January notes
30 Jan 2019A few notes for January 2019.
Maximal matching lower bound
They did it! A key problem of distributed computing on graphs has been solved by a team supervised by Jukka Suomela. The preprint has been uploaded to arxiv recently, and is not reviewed yet, so this should be taken with a grain of salt, but given the authors list, and what I have read of the paper, there is little doubt it is correct.
The setting can be explained the following way. There are jobs available, and people looking for jobs. Every job has at most $\Delta$ candidates, and each person has at most $\Delta$ jobs (s)he is interested in. There is no central entity, so the decisions of which job is matched to which person have to be taken based on communication between the “jobs” and the people. At the end, we want that (1) every person either has been assigned a job or all the jobs (s)he was interested in have been assigned to someone else, and (2) every job is either assigned to someone, or all the candidates for this job have been assigned another job. Note that there is no preference list, and that this problem would be very easy if we had a central entity managing the job market.
A strategy to solve the problem is the following: first every person chooses a job among the ones it has selected, and sends a proposal to this job, second the “jobs” choose one of the persons that have sent a proposal to it (if any). After this first round, some people and jobs are already matched, and they leave the game. The other jobs and persons continue, until we have reached a situation that fulfils the conditions (1) and (2) above.

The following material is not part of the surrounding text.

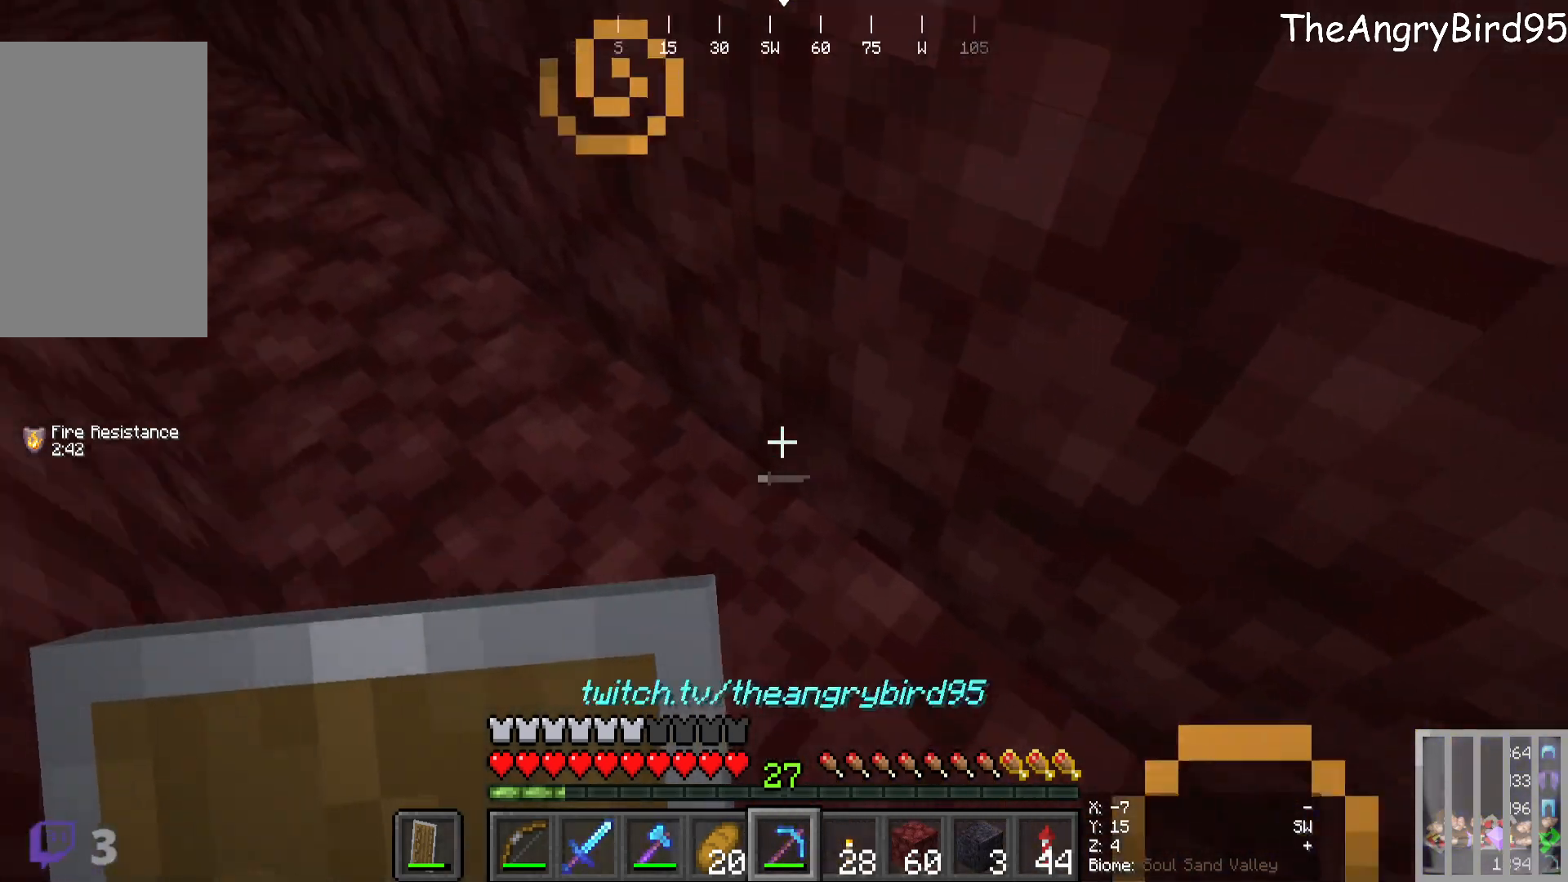
{"keys": [], "mouse": [], "events": [[416, "mouse_left", "down"], [500, "mouse_left", "up"]]}
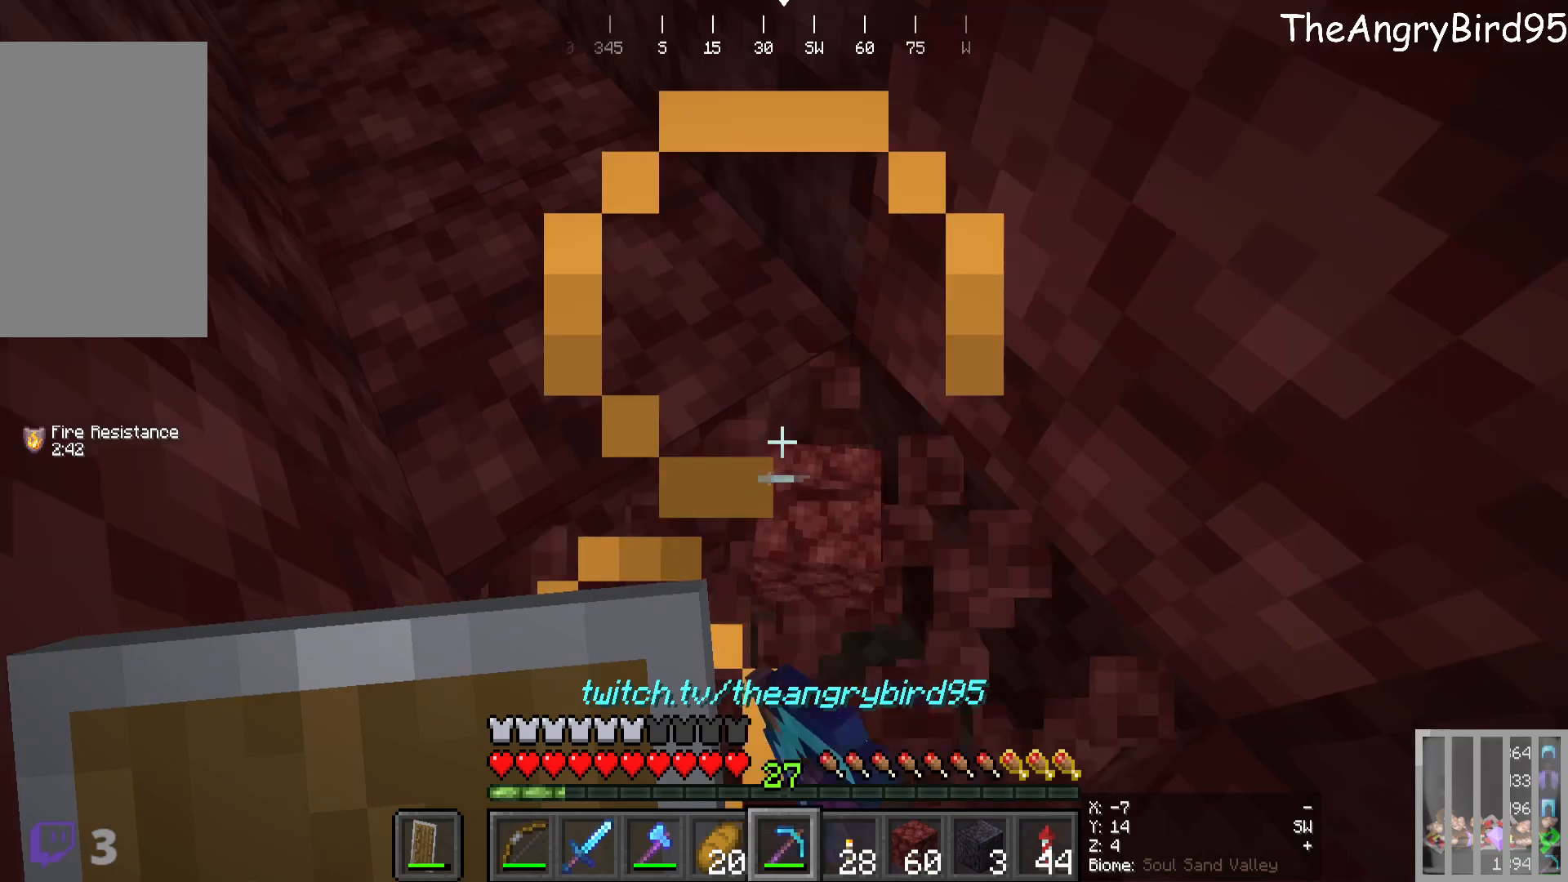
{"keys": [], "mouse": ["left"], "events": [[450, "mouse_left", "down"]]}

This strategy requires $O(\Delta)$ phases. The new result tells us that this is basically optimal.
Search vs decision
My PhD was about distributed decision, and a sentence that often appears in papers on this topic is some variation of “unlike in the centralized setting, search and decision are very different in the distributed setting”. This makes me a bit uncomfortable because I don’t have a very strong statement to support the claim that in centralized computing search and decision are similar.
Lance Fortnow blogged about this early this month.
Fragile complexity
An interesting recent line of research is to go “beyond worst-case complexity”, that is to consider other measures of complexity/efficiency than the time on the worst input, as the later can be inadequate for many purposes. There are very nice concepts there, such as the smoothed complexity. See also the top 10 ideas in this area, by Tim Roughgarden.
A new measure was introduced in an arxiv preprint this month: fragile complexity. I just read the abstract, and I don’t know why it is called ‘fragile’, but I understand the definition for sorting: the fragile complexity of a sorting algorithm is the maximal number of comparisons that an element of the list can be part of.
LIPIcs without logos
I like LIPIcs latex class, which is now used for many conferences (basically the ones that switched to open access). I would like to use it for my preprints (because it looks nice, and because if the conference is in lipics, it avoids extra-work). One problem is that preprints should not have the official lipics logos, and other feature that are relevant only for conference publications. Following the example of a colleague, I used to use a modified version of the class file. This is not useful any more: the class now provides the command \hideLIPIcs that hides the conference-only features. (See the authors guidelines, page 8.)
PAC learning and deep learning
It seems that deep learning is becoming popular among almost everybody (at least from a scientific point of view), except theoretical computer scientists, who criticize it for its lack of proven guarantees. As a reaction, there are several efforts to better understand ML from a theoretical point of view (for example in Alexander Mądry’s group and in the ML theory group at Princeton).
The month in the Theory Dish blog, Amit Daniely and Roy Frostig blog about the performances of deep learning on well-defined theoretical tasks in the context of PAC learning.
Incidentally, Leslie Valiant published a book about PAC learning (that he defined in the eighties), and its relation with nature and evolution.
Wind turbines, machine learning and algorithms
Lance Fortnow also blogged about wind turbines and ML.
Basically, a problem for wind turbines is to predict sudden changes of the wind, that could cause damage. One could use complex fluid simulations, but these are slow therefore there is an increasing trend in using ML for these predictions.
So there is a way to make things in a “deterministic” well-defined way, but one prefers the ML version that is quicker. This reminds me of a stack exchange topic that was basically asking: will algorithms be really useful in the future, knowing that most of the time we are interested in “good enough” solution, and that we don’t even want some approximation guarantees, or even worse, we want solutions that are good, with the definition of good given only by examples. Unfortunately there were not many answers…
Power diagrams to represents fluids
11011110 blog links to nice fluid simulations using power diagram, to picture units of fluid. Power diagrams are generalizations of Voronoi diagrams but special cases of weighted Voronoi diagrams.
Order types
Suppose you have a configuration with four points in the plane, such that no three of them are aligned. Then, either all the points are extreme points, and they form a kind of quadrilateral, or there are three points forming a triangle, and the last point is in the triangle. These two cases are called the order types (for four points in the plane). As you can expect, this gets more tricky when you look at more points.
There was a paper at SODA 2019 about this topic.